**WHAT IS BEING ASKED**
A verbatim copy of the entries is the required answer.
===== LISTED ENTRIES =====
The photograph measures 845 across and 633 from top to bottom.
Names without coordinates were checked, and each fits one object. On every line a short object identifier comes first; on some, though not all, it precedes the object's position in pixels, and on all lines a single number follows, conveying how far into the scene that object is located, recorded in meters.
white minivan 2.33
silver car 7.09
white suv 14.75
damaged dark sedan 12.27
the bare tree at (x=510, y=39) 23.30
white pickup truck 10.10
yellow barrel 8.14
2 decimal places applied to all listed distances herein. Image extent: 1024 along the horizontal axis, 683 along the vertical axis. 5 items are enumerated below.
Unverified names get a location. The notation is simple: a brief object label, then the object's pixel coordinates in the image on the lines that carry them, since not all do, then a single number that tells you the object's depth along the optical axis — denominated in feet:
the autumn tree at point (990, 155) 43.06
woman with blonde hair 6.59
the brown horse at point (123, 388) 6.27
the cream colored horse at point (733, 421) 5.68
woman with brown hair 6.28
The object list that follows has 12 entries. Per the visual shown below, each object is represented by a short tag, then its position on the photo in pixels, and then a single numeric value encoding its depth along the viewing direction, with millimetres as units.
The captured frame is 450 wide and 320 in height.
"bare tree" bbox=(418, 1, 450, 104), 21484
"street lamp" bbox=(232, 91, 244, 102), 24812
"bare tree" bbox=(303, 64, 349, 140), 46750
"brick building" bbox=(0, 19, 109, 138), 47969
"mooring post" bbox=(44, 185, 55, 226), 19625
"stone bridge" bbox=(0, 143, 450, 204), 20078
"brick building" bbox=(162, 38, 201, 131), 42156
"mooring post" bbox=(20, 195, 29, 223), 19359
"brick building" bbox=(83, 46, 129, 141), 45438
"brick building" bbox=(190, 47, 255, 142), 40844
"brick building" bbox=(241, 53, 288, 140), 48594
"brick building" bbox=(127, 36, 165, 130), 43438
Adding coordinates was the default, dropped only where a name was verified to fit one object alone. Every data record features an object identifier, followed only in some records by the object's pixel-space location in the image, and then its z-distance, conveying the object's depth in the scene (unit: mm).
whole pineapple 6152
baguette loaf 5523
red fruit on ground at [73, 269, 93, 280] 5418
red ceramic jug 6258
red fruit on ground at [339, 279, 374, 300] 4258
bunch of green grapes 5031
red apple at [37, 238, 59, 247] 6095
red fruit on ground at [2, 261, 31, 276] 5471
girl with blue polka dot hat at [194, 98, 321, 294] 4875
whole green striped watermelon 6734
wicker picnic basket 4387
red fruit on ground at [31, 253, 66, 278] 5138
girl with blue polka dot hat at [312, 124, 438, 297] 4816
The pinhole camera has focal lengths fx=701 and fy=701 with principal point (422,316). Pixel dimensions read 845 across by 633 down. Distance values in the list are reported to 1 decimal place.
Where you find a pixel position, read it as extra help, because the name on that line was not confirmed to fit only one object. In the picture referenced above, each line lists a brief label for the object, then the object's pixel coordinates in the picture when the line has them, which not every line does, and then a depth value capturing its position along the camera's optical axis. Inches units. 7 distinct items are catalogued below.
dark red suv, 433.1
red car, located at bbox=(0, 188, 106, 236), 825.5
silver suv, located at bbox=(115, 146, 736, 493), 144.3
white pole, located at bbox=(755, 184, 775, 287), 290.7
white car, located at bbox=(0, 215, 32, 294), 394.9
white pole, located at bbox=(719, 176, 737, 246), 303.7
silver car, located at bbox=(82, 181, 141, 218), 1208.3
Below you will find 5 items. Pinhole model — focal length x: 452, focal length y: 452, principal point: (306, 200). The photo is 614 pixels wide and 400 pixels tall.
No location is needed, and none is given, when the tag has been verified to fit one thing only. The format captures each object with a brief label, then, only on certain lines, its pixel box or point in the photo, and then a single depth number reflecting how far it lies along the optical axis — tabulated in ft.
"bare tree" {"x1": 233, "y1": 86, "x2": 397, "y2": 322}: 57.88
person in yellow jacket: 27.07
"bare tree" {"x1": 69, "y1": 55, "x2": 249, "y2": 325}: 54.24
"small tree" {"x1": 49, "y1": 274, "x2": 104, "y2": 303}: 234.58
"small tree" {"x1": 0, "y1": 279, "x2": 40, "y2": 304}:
=====
**EXERCISE RESULT**
The photograph measures 845 across and 633 from top to bottom.
Names without coordinates were checked, and each fits one object. On every line a short object identifier comes first; on some, though not all, it precedes the object's position in pixels, and on all lines a single number follows, conveying how far into the scene that object is located, recorded in meters.
white minivan 2.33
silver car 7.09
white suv 14.75
damaged dark sedan 12.27
the bare tree at (x=510, y=39) 23.30
white pickup truck 10.10
yellow barrel 8.14
2 decimal places applied to all listed distances herein. Image extent: 1024 along the horizontal axis, 683 along the vertical axis. 5 items are enumerated below.
Unverified names get a location. The notation is simple: a brief object label, then the object's pixel coordinates in the image on the lines that carry them, since not all do, then a single number that tells you the object's depth along the optical axis — denominated in feet:
the autumn tree at point (990, 155) 43.06
woman with blonde hair 6.59
the brown horse at point (123, 388) 6.27
the cream colored horse at point (733, 421) 5.68
woman with brown hair 6.28
The object list that follows has 12 entries. Per the visual shown below, each object is represented by a short tag, then its position on the photo in pixels, and then a single numeric value encoding its depth along the viewing direction, with millimetres as units.
The captured frame is 450 wide and 320 in height.
"bare tree" bbox=(418, 1, 450, 104), 21484
"street lamp" bbox=(232, 91, 244, 102), 24812
"bare tree" bbox=(303, 64, 349, 140), 46750
"brick building" bbox=(0, 19, 109, 138), 47969
"mooring post" bbox=(44, 185, 55, 226), 19625
"stone bridge" bbox=(0, 143, 450, 204), 20078
"brick building" bbox=(162, 38, 201, 131), 42156
"mooring post" bbox=(20, 195, 29, 223), 19359
"brick building" bbox=(83, 46, 129, 141), 45438
"brick building" bbox=(190, 47, 255, 142), 40844
"brick building" bbox=(241, 53, 288, 140), 48594
"brick building" bbox=(127, 36, 165, 130), 43438
Adding coordinates was the default, dropped only where a name was verified to fit one object alone. Every data record features an object identifier, followed only in some records by the object's pixel-space location in the image, and then its z-distance, conveying the object's depth in the scene (unit: mm).
whole pineapple 6152
baguette loaf 5523
red fruit on ground at [73, 269, 93, 280] 5418
red ceramic jug 6258
red fruit on ground at [339, 279, 374, 300] 4258
bunch of green grapes 5031
red apple at [37, 238, 59, 247] 6095
red fruit on ground at [2, 261, 31, 276] 5471
girl with blue polka dot hat at [194, 98, 321, 294] 4875
whole green striped watermelon 6734
wicker picnic basket 4387
red fruit on ground at [31, 253, 66, 278] 5138
girl with blue polka dot hat at [312, 124, 438, 297] 4816
The pinhole camera has focal lengths fx=701 and fy=701 with principal point (422,316). Pixel dimensions read 845 across by 633 down. Distance values in the list are reported to 1 decimal place.
Where you find a pixel position, read it as extra help, because the name on that line was not confirmed to fit only one object. In the picture referenced above, each line lists a brief label for the object, then the object's pixel coordinates in the picture when the line has them, which not every line does, and then a depth value capturing its position along the camera's optical axis. Inches units. 7 distinct items are catalogued below.
dark red suv, 433.1
red car, located at bbox=(0, 188, 106, 236), 825.5
silver suv, located at bbox=(115, 146, 736, 493), 144.3
white pole, located at bbox=(755, 184, 775, 287), 290.7
white car, located at bbox=(0, 215, 32, 294), 394.9
white pole, located at bbox=(719, 176, 737, 246), 303.7
silver car, located at bbox=(82, 181, 141, 218), 1208.3
Below you will find 5 items. Pinhole model — focal length x: 452, focal length y: 452, principal point: (306, 200). The photo is 614 pixels wide and 400 pixels tall.
No location is needed, and none is given, when the tag has been verified to fit one thing only. The format captures each object with a brief label, then, only on certain lines, its pixel box or point in the photo, and then a single depth number reflecting how far it lies along the optical axis — tabulated in ft.
"bare tree" {"x1": 233, "y1": 86, "x2": 397, "y2": 322}: 57.88
person in yellow jacket: 27.07
"bare tree" {"x1": 69, "y1": 55, "x2": 249, "y2": 325}: 54.24
"small tree" {"x1": 49, "y1": 274, "x2": 104, "y2": 303}: 234.58
"small tree" {"x1": 0, "y1": 279, "x2": 40, "y2": 304}:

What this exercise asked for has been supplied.